== Segment start ==

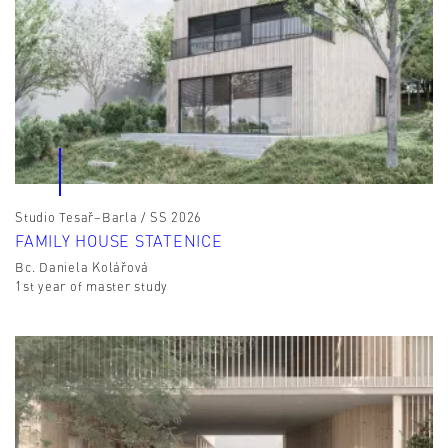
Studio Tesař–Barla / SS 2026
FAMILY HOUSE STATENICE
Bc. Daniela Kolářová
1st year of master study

== Segment end ==
== Segment start ==

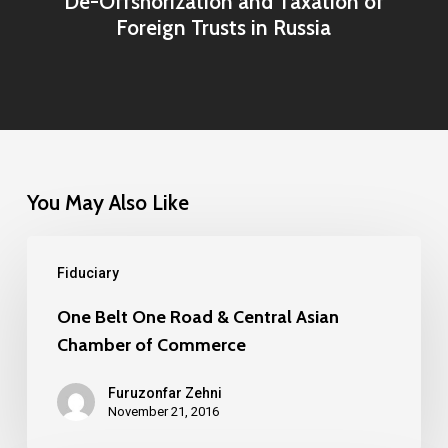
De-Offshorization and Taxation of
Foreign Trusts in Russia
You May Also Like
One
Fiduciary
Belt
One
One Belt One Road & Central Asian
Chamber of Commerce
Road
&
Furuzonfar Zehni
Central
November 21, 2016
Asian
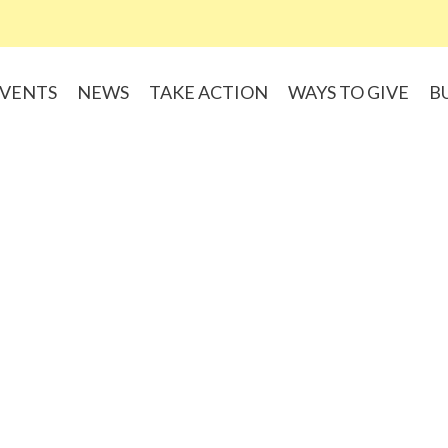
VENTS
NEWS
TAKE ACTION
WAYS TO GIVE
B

== Segment end ==

Your answer should be the lines of the listing above between the line holding "Studio Tesař–Barla / SS 2026" and the line holding "1st year of master study", inclusive, restated word for word and alone.

Studio Tesař–Barla / SS 2026
FAMILY HOUSE STATENICE
Bc. Daniela Kolářová
1st year of master study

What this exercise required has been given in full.